◆ PROBLEM TO SOLVE ◆
Keep the images out and copy every entry below exactly.

◆ EXERCISE DATA ◆
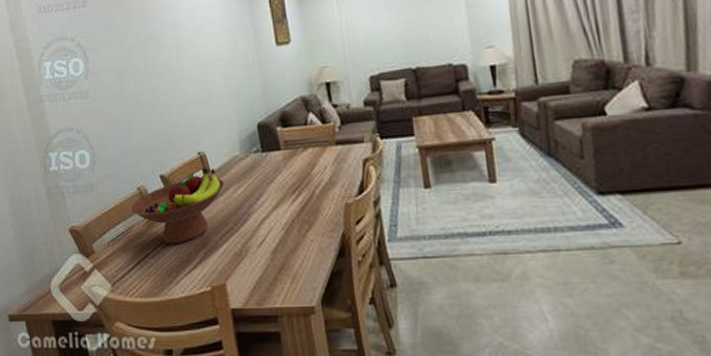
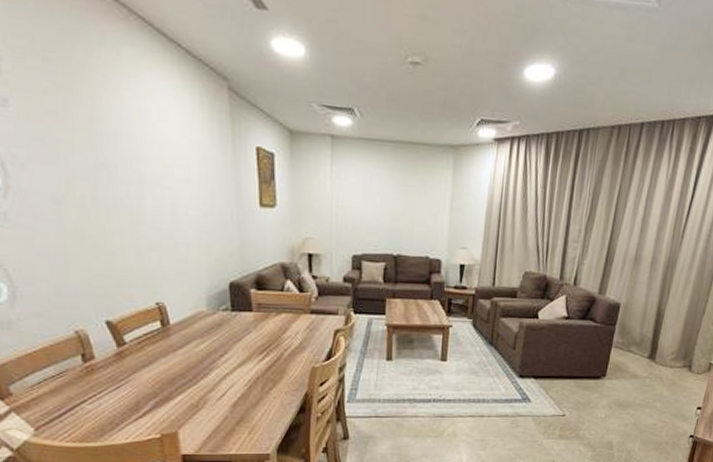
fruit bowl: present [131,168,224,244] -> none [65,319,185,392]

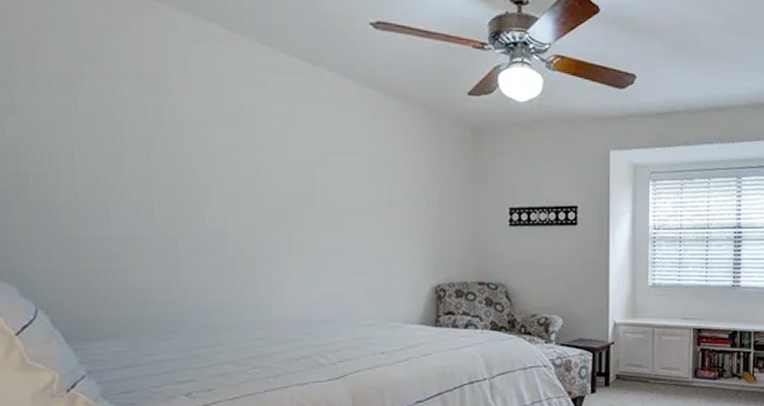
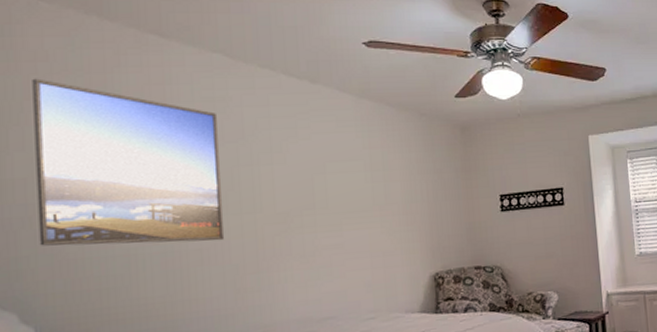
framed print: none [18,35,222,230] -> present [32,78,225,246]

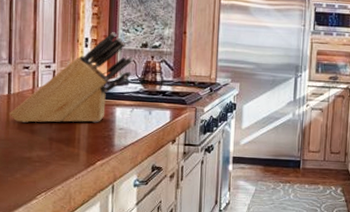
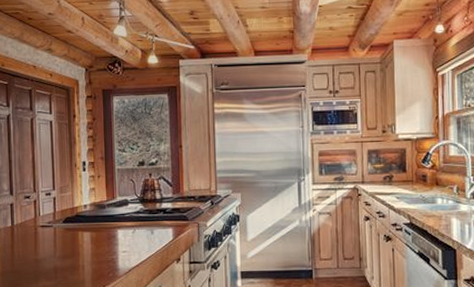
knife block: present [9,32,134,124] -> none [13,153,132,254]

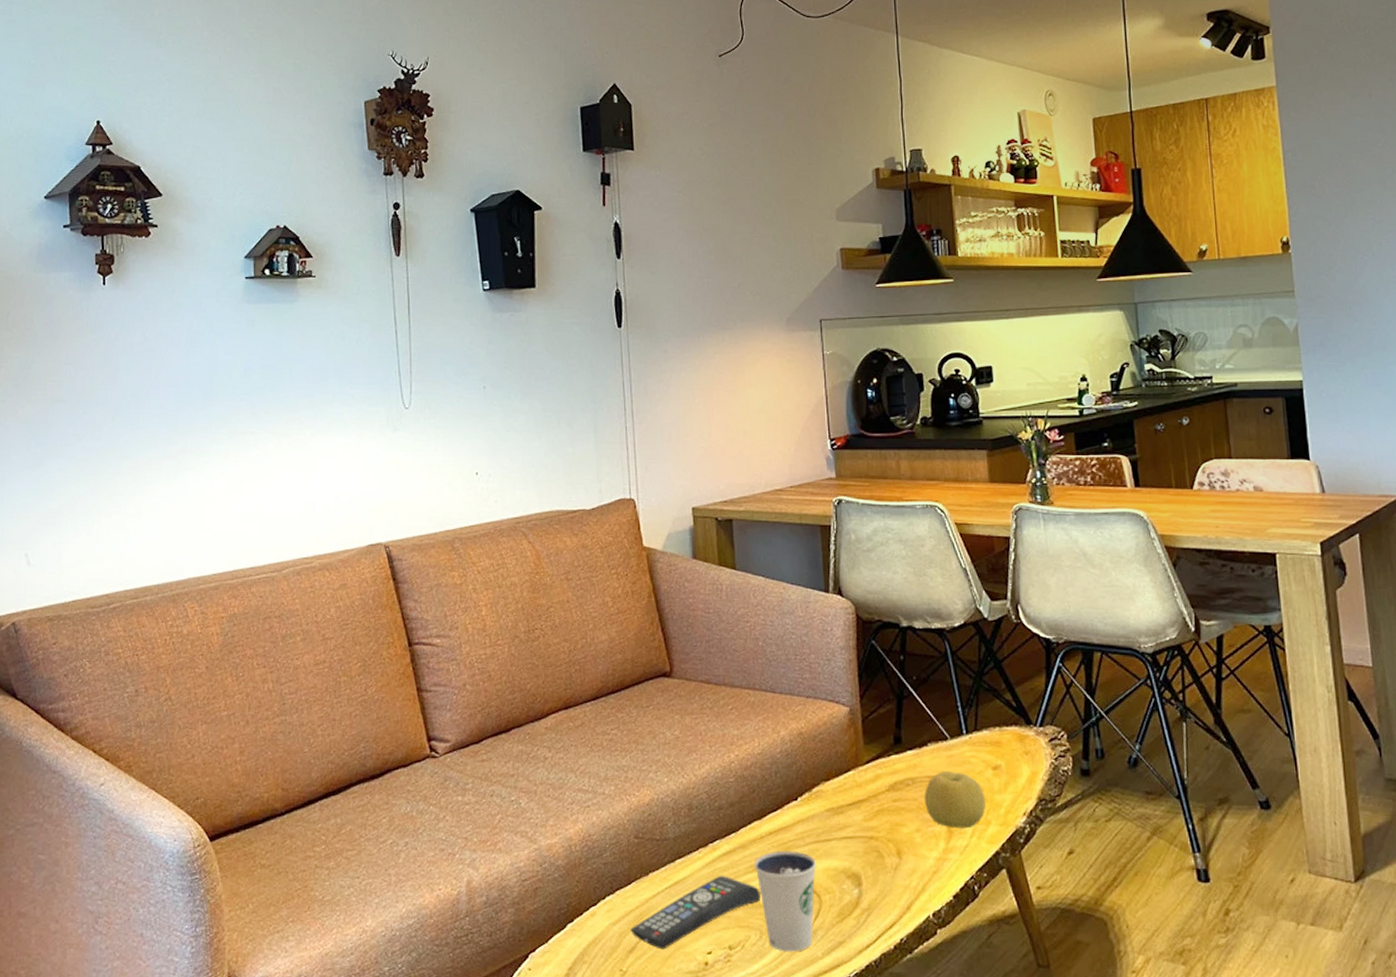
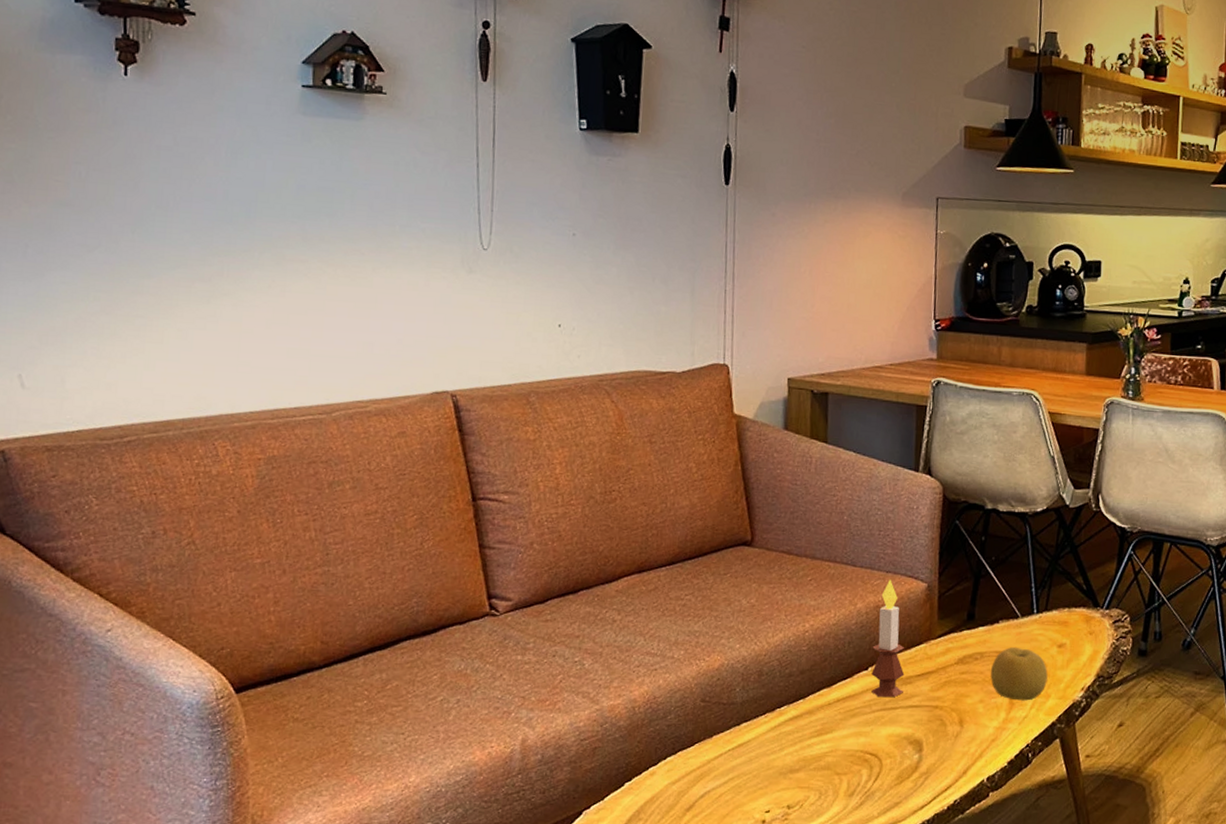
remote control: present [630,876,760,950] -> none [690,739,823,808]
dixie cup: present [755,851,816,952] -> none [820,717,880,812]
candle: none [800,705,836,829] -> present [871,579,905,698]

◆ EXPECTED ANSWER ◆
fruit bowl: present [131,168,224,244] -> none [65,319,185,392]

framed print: none [18,35,222,230] -> present [32,78,225,246]

knife block: present [9,32,134,124] -> none [13,153,132,254]

remote control: present [630,876,760,950] -> none [690,739,823,808]
dixie cup: present [755,851,816,952] -> none [820,717,880,812]
candle: none [800,705,836,829] -> present [871,579,905,698]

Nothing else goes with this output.